(SUPPLIED PASSAGE)
--------------------
In contrast, five players in the 1951 Dodgers starting lineup – catcher Roy Campanella, first baseman Gil Hodges, second baseman Jackie Robinson, shortstop Pee Wee Reese, and center fielder Duke Snider – are Hall of Famers. While Campanella, like Irvin, had a substantial Negro League career, his Hall of Fame-worthy production occurred primarily in the National League, unlike that of Irvin. Meanwhile, both Robinson and Mays had only limited Negro League experience.
Mays’ 20 home runs, 68 RBIs, and .274 batting average, along with his already-stellar outfield play, certainly contributed a great deal to the Giants’ 1951 pennant drive. Informed commentators, however, generally have acknowledged that the Giants’ 1951 MVP was Irvin, with 24 home runs, a league-leading 121 RBIs, and a .312 batting average. For the season, Irvin was number one in WAR (wins above replacement) among Giants position players with 6.9, followed by Al Dark, Eddie Stanky, Thomson, and then Mays with 3.9.21
During the Giants’ season-ending 39-8 run, which included a three-game playoff win against the Dodgers, Irvin’s starring role contrasted with Mays’ late-season slump. He still won the Rookie of the Year Award. Starting on August 11, when the Giants began a long homestand, Irvin batted .322 with 10 home runs and 38 runs batted in, while Mays batted only .247 with 3 home runs and 16 runs batted in.22
Already, Mays had made several astonishing plays in the outfield, ones that Irvin, among others who played with Mays, rated more highly than his most famous outfield play, “The Catch,” in Game One of the 1954 World Series. Whether or not Mays was starring offensively, he was certainly leading the team in exuberance. On the last play of the 154-game regular season, Sid Gordon hit a routine fly ball to Monte Irvin, which would clinch a win for the Giants and at least a playoff with the Dodgers. According to Mays, “I went over from center as fast as my legs could go. … Monte was there, waiting. I shouted at him. He patted his glove a couple of times. I shouted some more. Then Monte made the catch. I jumped on him out of just plain joy.”23
October 3, 1951, and the 1951 World Series
The climax of the 1951 season was the three-game playoff series between the Giants and the Dodgers. Never before, and never again, would the 154-game regular season end with three New York teams all in first place, albeit the Giants and Dodgers tied for that position (those same three teams would be in the same exact position – the Yankees winning the AL and the Dodgers and Giants tied for first, albeit after a 162-game regular season – eight years later.
--------------------
(DATA SECTION)
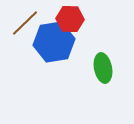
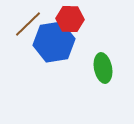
brown line: moved 3 px right, 1 px down
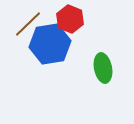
red hexagon: rotated 20 degrees clockwise
blue hexagon: moved 4 px left, 2 px down
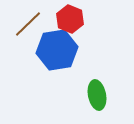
blue hexagon: moved 7 px right, 6 px down
green ellipse: moved 6 px left, 27 px down
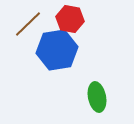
red hexagon: rotated 12 degrees counterclockwise
green ellipse: moved 2 px down
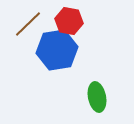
red hexagon: moved 1 px left, 2 px down
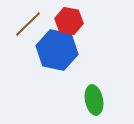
blue hexagon: rotated 21 degrees clockwise
green ellipse: moved 3 px left, 3 px down
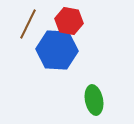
brown line: rotated 20 degrees counterclockwise
blue hexagon: rotated 9 degrees counterclockwise
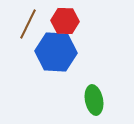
red hexagon: moved 4 px left; rotated 8 degrees counterclockwise
blue hexagon: moved 1 px left, 2 px down
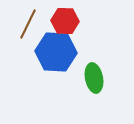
green ellipse: moved 22 px up
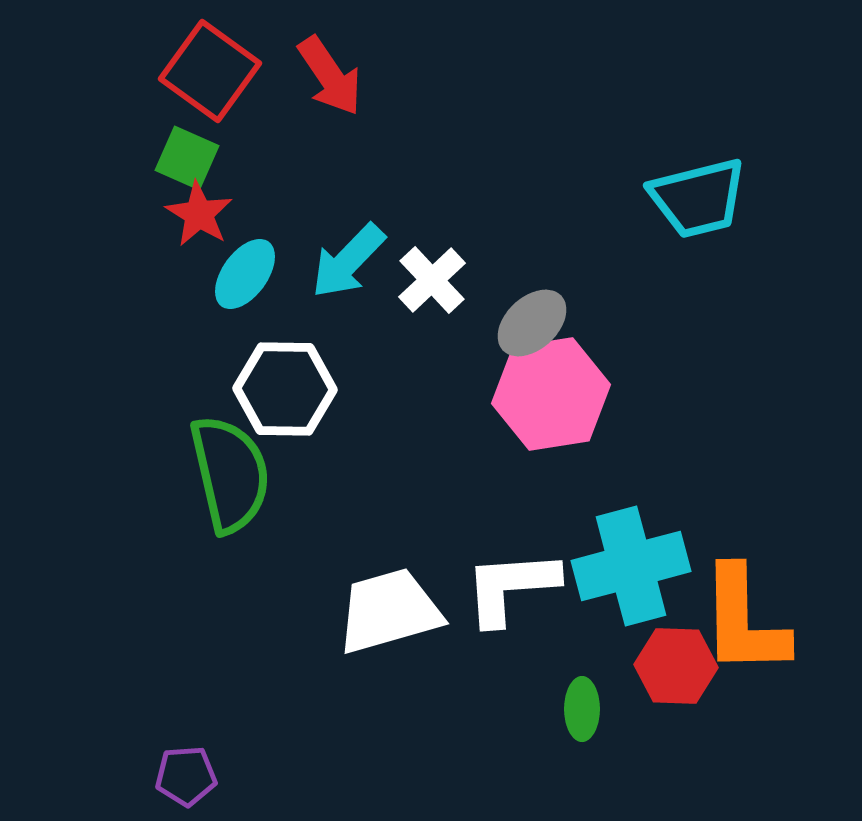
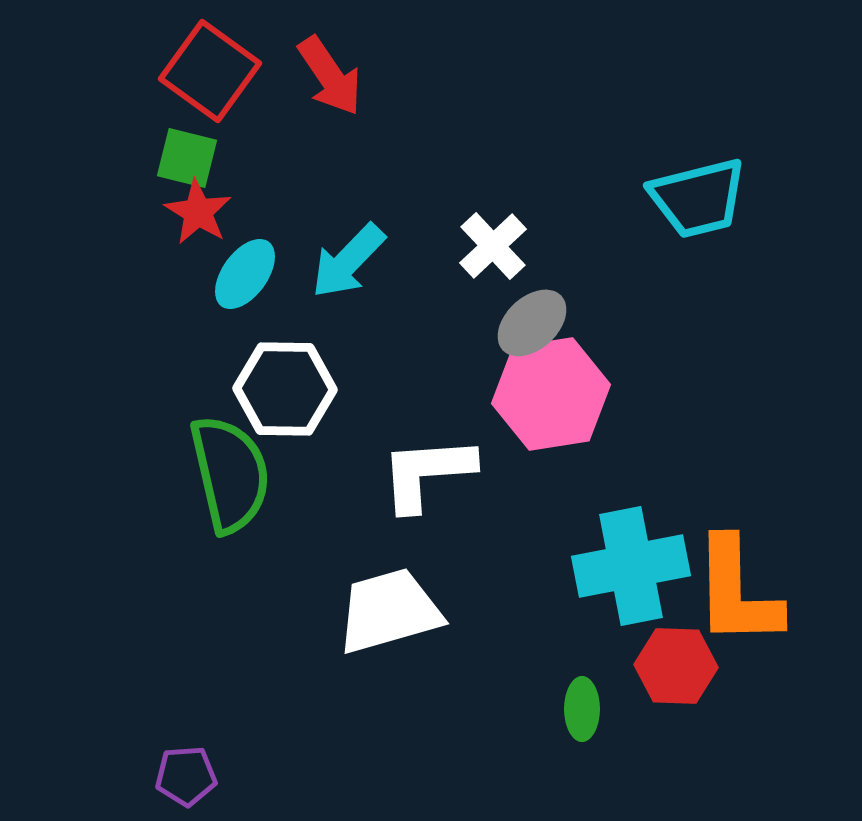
green square: rotated 10 degrees counterclockwise
red star: moved 1 px left, 2 px up
white cross: moved 61 px right, 34 px up
cyan cross: rotated 4 degrees clockwise
white L-shape: moved 84 px left, 114 px up
orange L-shape: moved 7 px left, 29 px up
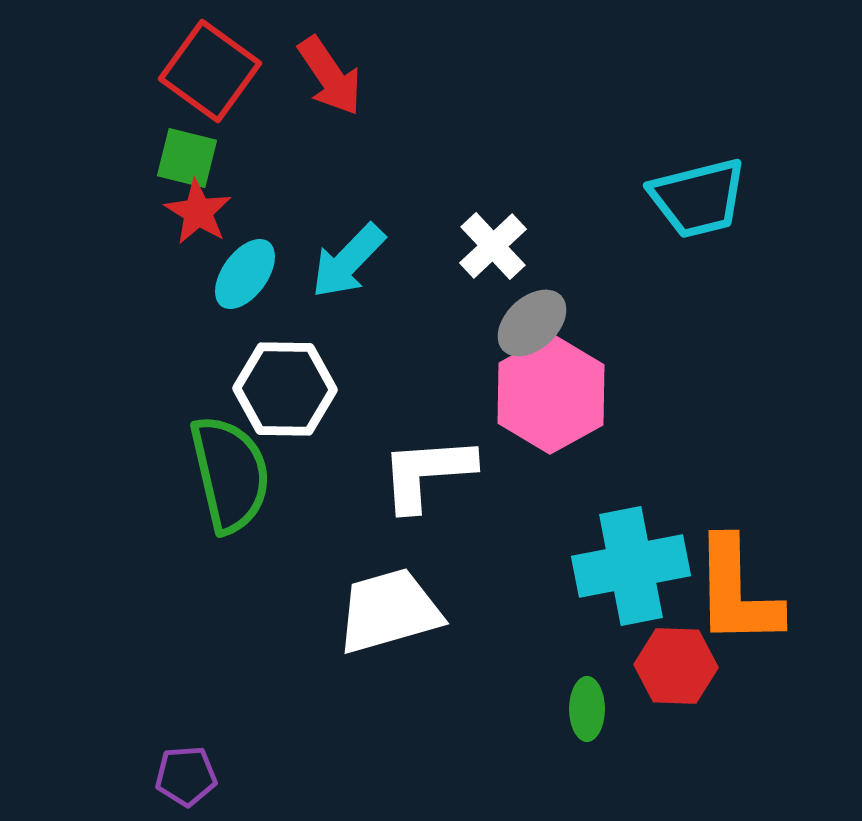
pink hexagon: rotated 20 degrees counterclockwise
green ellipse: moved 5 px right
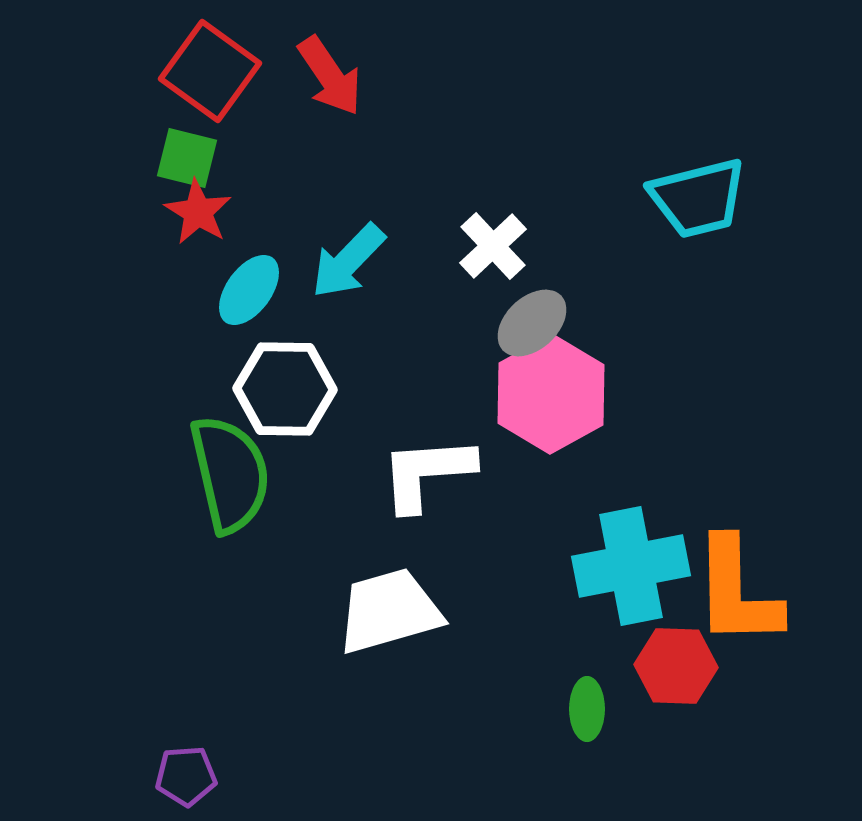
cyan ellipse: moved 4 px right, 16 px down
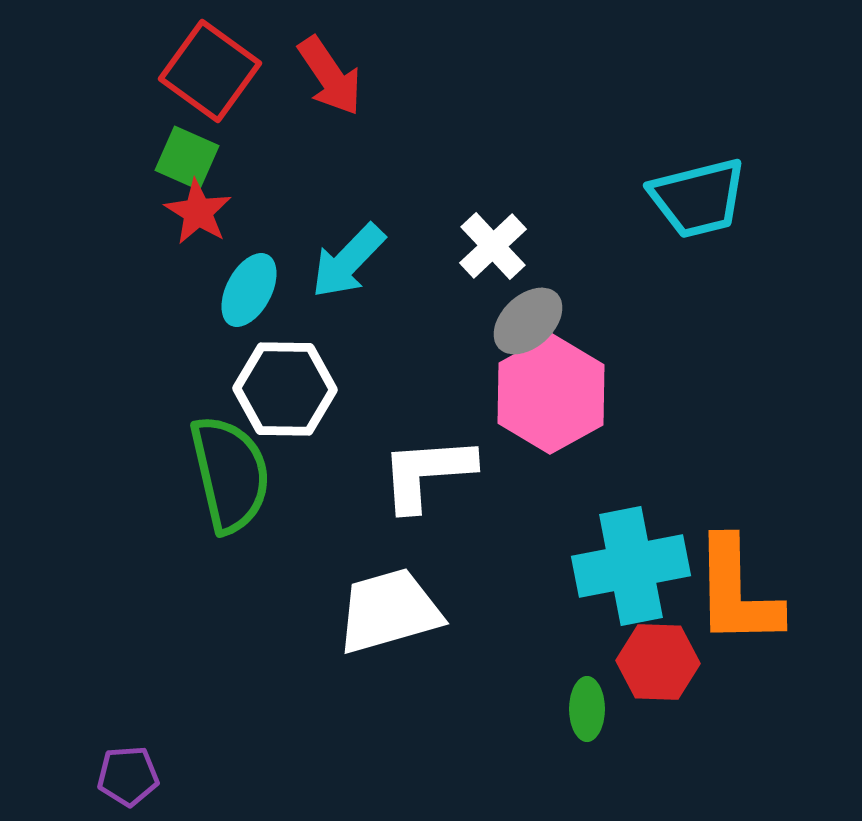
green square: rotated 10 degrees clockwise
cyan ellipse: rotated 8 degrees counterclockwise
gray ellipse: moved 4 px left, 2 px up
red hexagon: moved 18 px left, 4 px up
purple pentagon: moved 58 px left
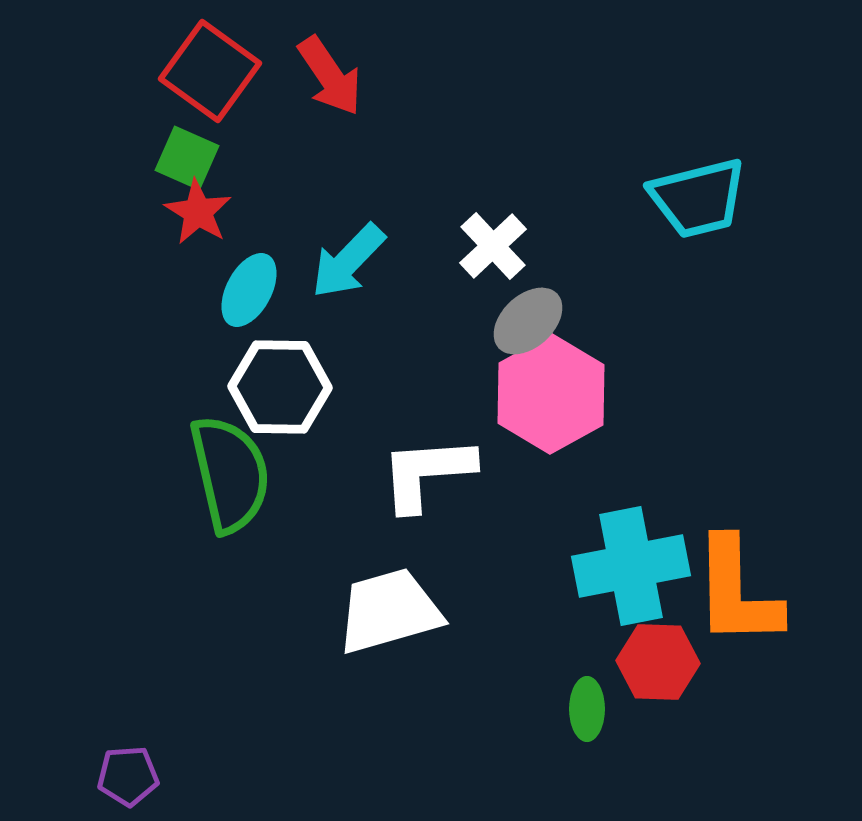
white hexagon: moved 5 px left, 2 px up
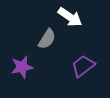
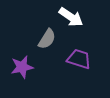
white arrow: moved 1 px right
purple trapezoid: moved 4 px left, 7 px up; rotated 55 degrees clockwise
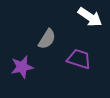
white arrow: moved 19 px right
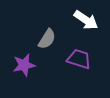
white arrow: moved 4 px left, 3 px down
purple star: moved 2 px right, 2 px up
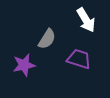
white arrow: rotated 25 degrees clockwise
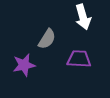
white arrow: moved 3 px left, 3 px up; rotated 15 degrees clockwise
purple trapezoid: rotated 15 degrees counterclockwise
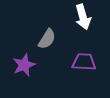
purple trapezoid: moved 5 px right, 3 px down
purple star: rotated 10 degrees counterclockwise
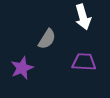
purple star: moved 2 px left, 3 px down
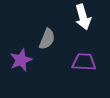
gray semicircle: rotated 10 degrees counterclockwise
purple star: moved 1 px left, 8 px up
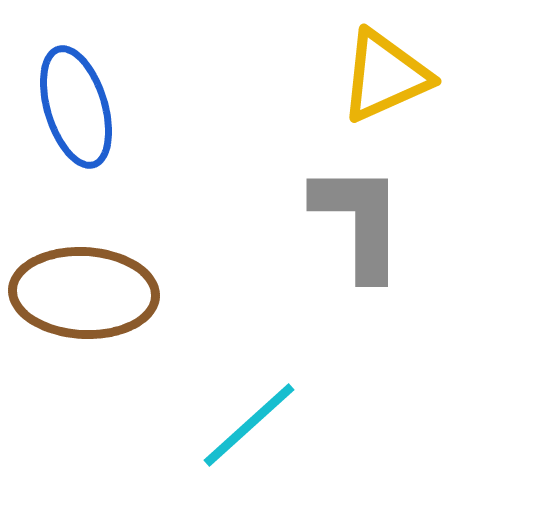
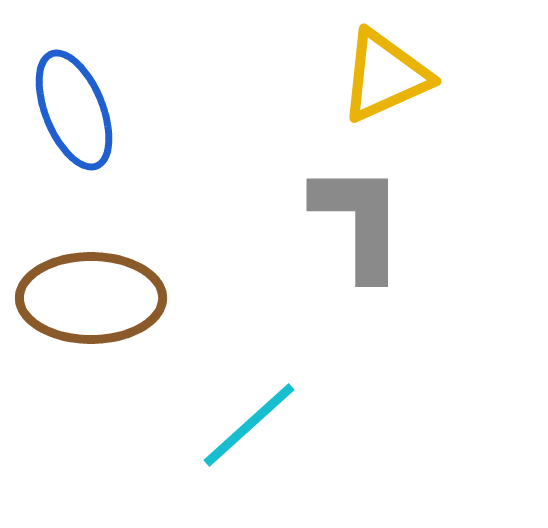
blue ellipse: moved 2 px left, 3 px down; rotated 5 degrees counterclockwise
brown ellipse: moved 7 px right, 5 px down; rotated 3 degrees counterclockwise
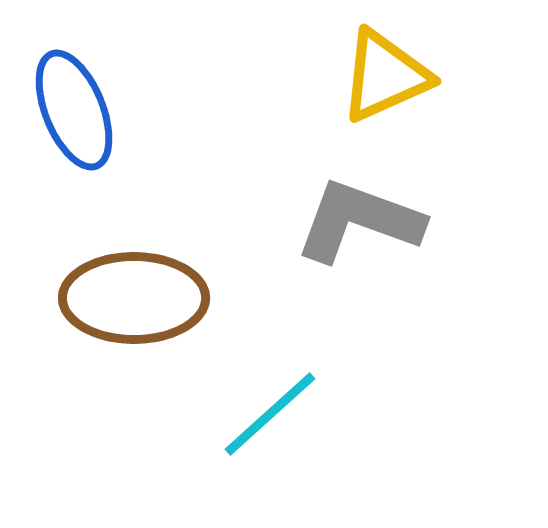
gray L-shape: rotated 70 degrees counterclockwise
brown ellipse: moved 43 px right
cyan line: moved 21 px right, 11 px up
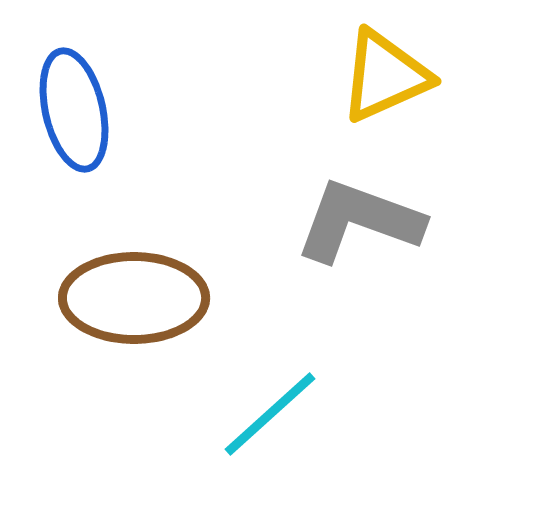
blue ellipse: rotated 9 degrees clockwise
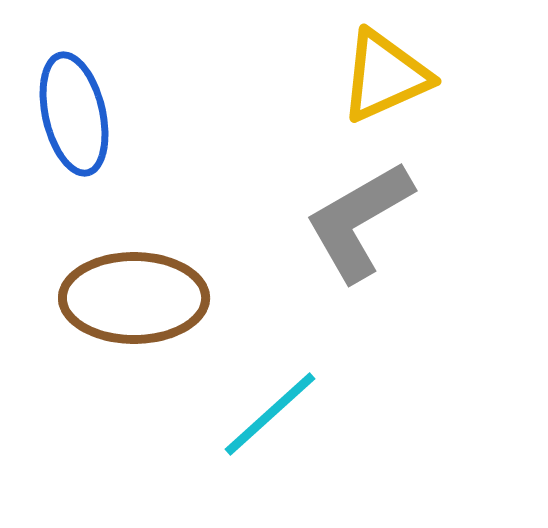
blue ellipse: moved 4 px down
gray L-shape: rotated 50 degrees counterclockwise
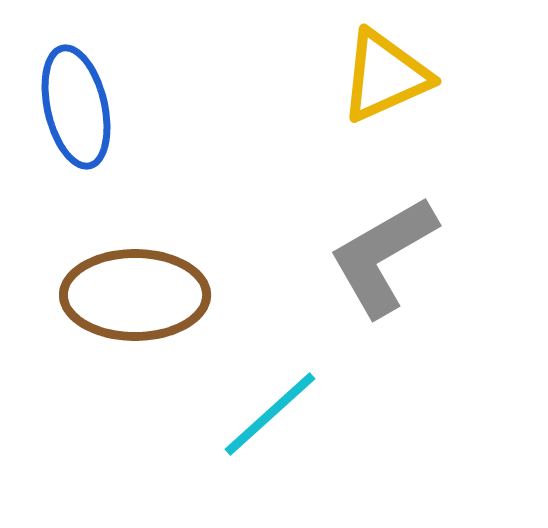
blue ellipse: moved 2 px right, 7 px up
gray L-shape: moved 24 px right, 35 px down
brown ellipse: moved 1 px right, 3 px up
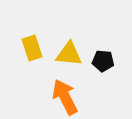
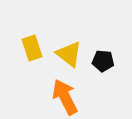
yellow triangle: rotated 32 degrees clockwise
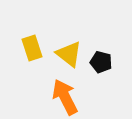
black pentagon: moved 2 px left, 1 px down; rotated 10 degrees clockwise
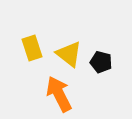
orange arrow: moved 6 px left, 3 px up
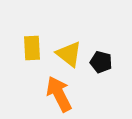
yellow rectangle: rotated 15 degrees clockwise
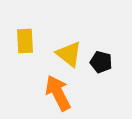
yellow rectangle: moved 7 px left, 7 px up
orange arrow: moved 1 px left, 1 px up
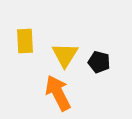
yellow triangle: moved 4 px left, 1 px down; rotated 24 degrees clockwise
black pentagon: moved 2 px left
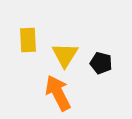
yellow rectangle: moved 3 px right, 1 px up
black pentagon: moved 2 px right, 1 px down
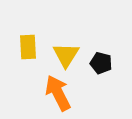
yellow rectangle: moved 7 px down
yellow triangle: moved 1 px right
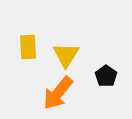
black pentagon: moved 5 px right, 13 px down; rotated 20 degrees clockwise
orange arrow: rotated 114 degrees counterclockwise
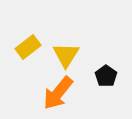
yellow rectangle: rotated 55 degrees clockwise
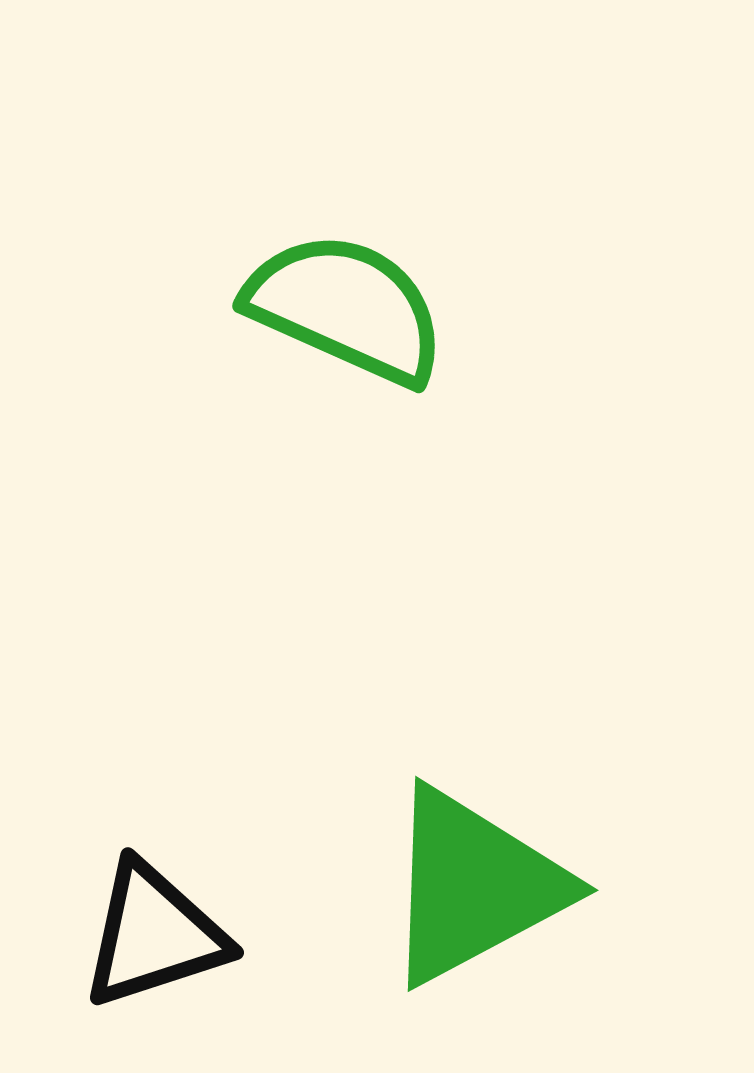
--------------------
(TASKS AND EXERCISES)
A. According to the passage on the 1951 Giants, why have informed commentators generally regarded Irvin rather than Mays as the team's 1951 MVP?
B. In the listing, copy out the lines beginning with the one that contains "red hexagon: rotated 20 degrees clockwise" and running through the one that contains "green ellipse: moved 22 px up", leaving out the picture lines.

(TASK-BY-TASK ANSWERS)
A. They point to Irvin's 1951 numbers: 24 home runs, a league-leading 121 RBIs, and a .312 batting average. He also led Giants position players in WAR with 6.9, while Mays was fifth with 3.9.

B.
red hexagon: rotated 20 degrees clockwise
blue hexagon: moved 4 px left, 2 px down
blue hexagon: moved 7 px right, 6 px down
green ellipse: moved 6 px left, 27 px down
red hexagon: rotated 12 degrees counterclockwise
green ellipse: moved 2 px down
red hexagon: moved 1 px left, 2 px down
blue hexagon: rotated 21 degrees clockwise
green ellipse: moved 3 px left, 3 px down
brown line: rotated 20 degrees counterclockwise
blue hexagon: rotated 9 degrees counterclockwise
red hexagon: moved 4 px left; rotated 8 degrees counterclockwise
blue hexagon: moved 1 px left, 2 px down
green ellipse: moved 22 px up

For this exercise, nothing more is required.